Postallograft lenalidomide induces strong NK cell-mediated antimyeloma activity and risk for T cell-mediated GvHD

• Verfasst von: Wolschke, Christine [VerfasserIn]
• Verfasst von: Hegenbart, Ute [VerfasserIn]
• Verfasst von: Schönland, Stefan [VerfasserIn]
• Verfasst von: Dreger, Peter [VerfasserIn]
• Titel: Postallograft lenalidomide induces strong NK cell-mediated antimyeloma activity and risk for T cell-mediated GvHD
• Titelzusatz: Results from a phase I/II dose-finding study
• Verf.angabe: Christine Wolschke, Thomas Stübig, Ute Hegenbart, Stefan Schönland, Marion Heinzelmann, York Hildebrandt, Francis Ayuk, Djordje Atanackovic, Peter Dreger, Axel Zander, and Nicolaus Kröger
• Jahr: 2013
• Umfang: 12 S.
• Fussnoten: Available online 17 October 2012 ; Gesehen am 22.07.2021
• Titel Quelle: Enthalten in: Experimental hematology
• Ort Quelle: Amsterdam [u.a.] : Elsevier Science, 1999
• Jahr Quelle: 2013
• Band/Heft Quelle: 41(2013), 2, Seite 134-142.e3
• ISSN Quelle: 1873-2399
• DOI: doi:10.1016/j.exphem.2012.10.004
• Datenträger: Online-Ressource
• Sprache: eng
• K10plus-PPN: 1764147960

Abstract

Lenalidomide may prevent relapses after allogeneic stem cell transplantation by promoting the immune-mediated graft-versus-tumor effect.

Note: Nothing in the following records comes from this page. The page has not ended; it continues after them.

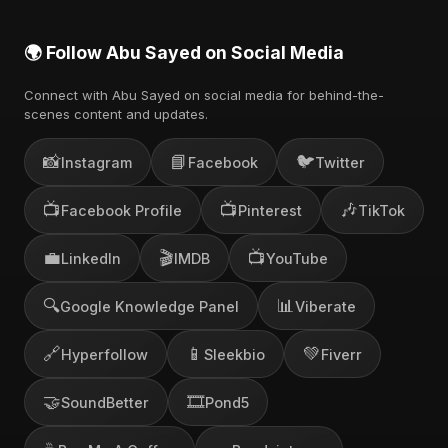
🌍 Follow Abu Sayed on Social Media
Connect with Abu Sayed on social media for behind-the-
scenes content and updates.
📸
📘
🐦
Instagram
Facebook
Twitter
📺
📺
🎶
Facebook Profile
Pinterest
TikTok
💼
🎬
📺
LinkedIn
IMDB
YouTube
🔍
📊
Google Knowledge Panel
Viberate
🔗
📱
💚
Hyperfollow
Sleekbio
Fiverr
🤝
🎞️
SoundBetter
Pond5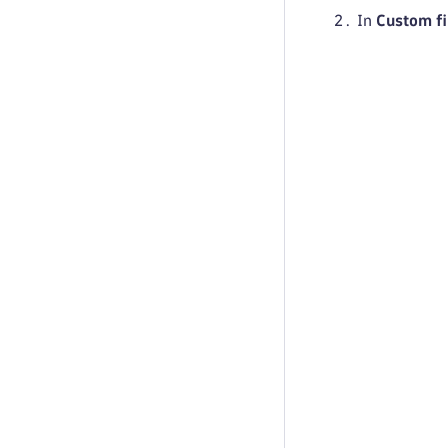
In
Custom fi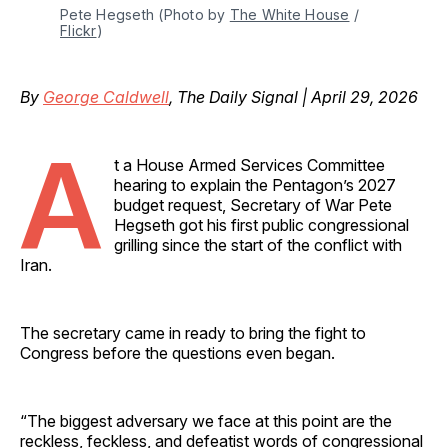
Pete Hegseth (Photo by 
The White House
 / 
Flickr
)
By
George Caldwell
, The Daily Signal | April 29, 2026
A
t a House Armed Services Committee
hearing to explain the Pentagon’s 2027
budget request, Secretary of War Pete
Hegseth got his first public congressional
grilling since the start of the conflict with
Iran.
The secretary came in ready to bring the fight to
Congress before the questions even began.
“The biggest adversary we face at this point are the
reckless, feckless, and defeatist words of congressional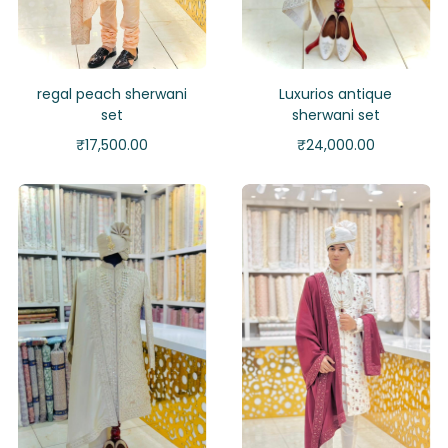
regal peach sherwani
Luxurios antique
set
sherwani set
₹
17,500.00
₹
24,000.00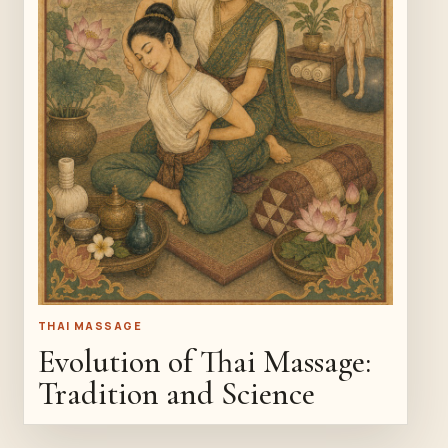
THAI MASSAGE
Evolution of Thai Massage:
Tradition and Science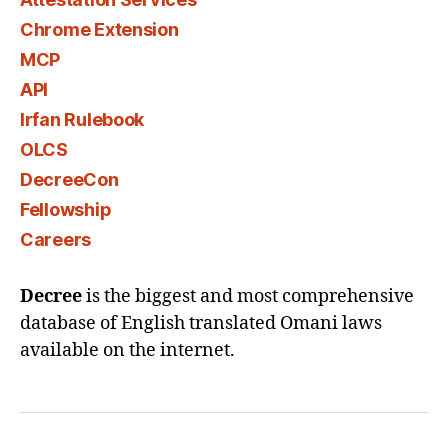
Chrome Extension
MCP
API
Irfan Rulebook
OLCS
DecreeCon
Fellowship
Careers
Decree
is the biggest and most comprehensive
database of English translated Omani laws
available on the internet.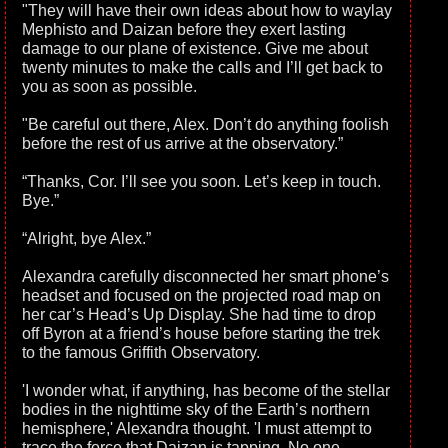
"They will have their own ideas about how to waylay
Mephisto and Daizan before they exert lasting
damage to our plane of existence. Give me about
twenty minutes to make the calls and I’ll get back to
you as soon as possible.
"Be careful out there, Alex. Don’t do anything foolish
before the rest of us arrive at the observatory.”
“Thanks, Cor. I’ll see you soon. Let’s keep in touch.
Bye.”
“Alright, bye Alex.”
Alexandra carefully disconnected her smart phone’s
headset and focused on the projected road map on
her car’s Head’s Up Display. She had time to drop
off Byron at a friend’s house before starting the trek
to the famous Griffith Observatory.
'I wonder what, if anything, has become of the stellar
bodies in the nighttime sky of the Earth’s northern
hemisphere,' Alexandra thought. 'I must attempt to
trace the force that Daizan is tapping. No one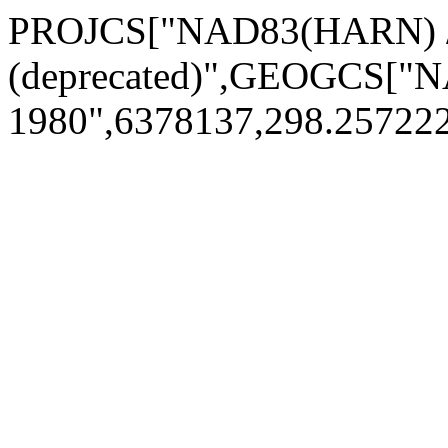
PROJCS["NAD83(HARN) /
(deprecated)",GEOGCS[
1980",6378137,298.2572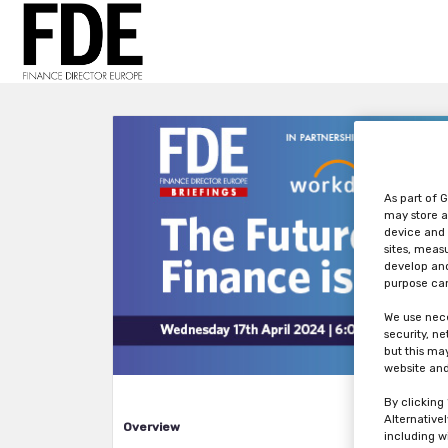
As part of G
may store a
device and 
sites, meas
develop and
purpose can
We use nece
security, n
but this ma
website and
By clicking
Alternative
Overview
including w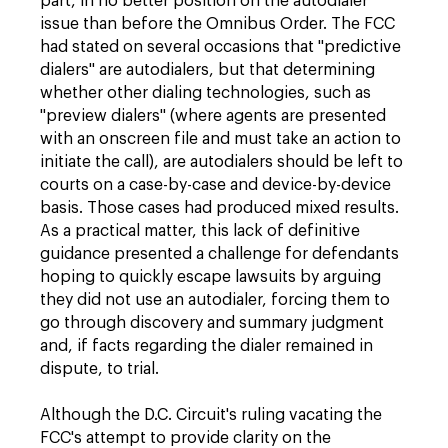
part, in no better position on the autodialer
issue than before the Omnibus Order. The FCC
had stated on several occasions that "predictive
dialers" are autodialers, but that determining
whether other dialing technologies, such as
"preview dialers" (where agents are presented
with an onscreen file and must take an action to
initiate the call), are autodialers should be left to
courts on a case-by-case and device-by-device
basis. Those cases had produced mixed results.
As a practical matter, this lack of definitive
guidance presented a challenge for defendants
hoping to quickly escape lawsuits by arguing
they did not use an autodialer, forcing them to
go through discovery and summary judgment
and, if facts regarding the dialer remained in
dispute, to trial.
Although the D.C. Circuit's ruling vacating the
FCC's attempt to provide clarity on the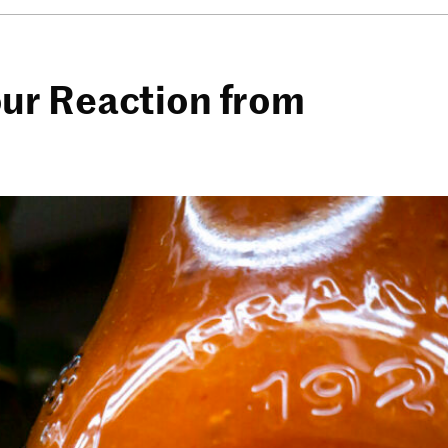
ur Reaction from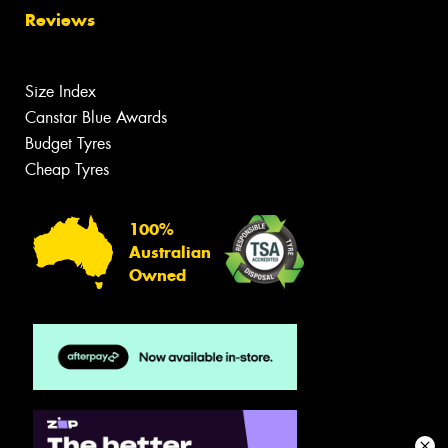
Reviews
Size Index
Canstar Blue Awards
Budget Tyres
Cheap Tyres
100%
Australian
Owned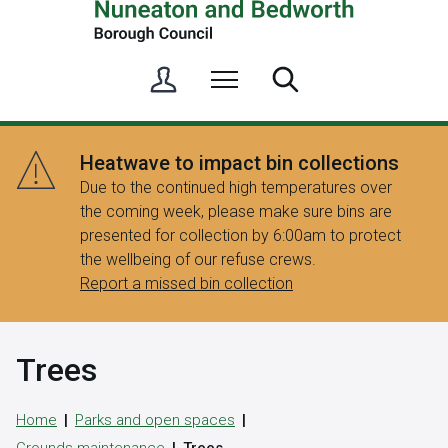
S
Menu
Search
i
g
n
Heatwave to impact bin collections
i
Due to the continued high temperatures over
n
the coming week, please make sure bins are
/
presented for collection by 6:00am to protect
R
the wellbeing of our refuse crews.
e
Report a missed bin collection
g
i
s
Trees
t
e
r
Home
Parks and open spaces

We performed a prospective phase I/II study to define the dose-limiting toxicity and the immunologic effects of lenalidomide given early (day 100-180) after allograft for four cycles in patients with multiple myeloma. According to the Fibonacci design, 24 patients with a median age of 53 years were included. Dose-limiting toxicity was organ toxicity owing to graft-versus-host disease, and the maximum tolerable dose was 5 mg. The incidence of graft-versus-host disease after lenalidomide was 38%, occurring after a median of 22 days, and was beside organ toxicity, a leading cause to discontinue the study in 29% of the patients. Immune monitoring revealed a significant increase in peripheral γ-interferon-secreting CD4+ and CD8+ T cells within the first week of lenalidomide treatment followed by a delayed increase in T regulatory cells. Furthermore, natural killer (NK) cells isolated from the peripheral blood of patients evidenced a significantly improved antimyeloma activity after lenalidomide treatment. The immune effect might have contributed to the increased CR rate from 24-42% after lenalidomide treatment because nonresponding patients showed significantly less natural killer and T cell activation. (Study registered under: NCT 00778752.)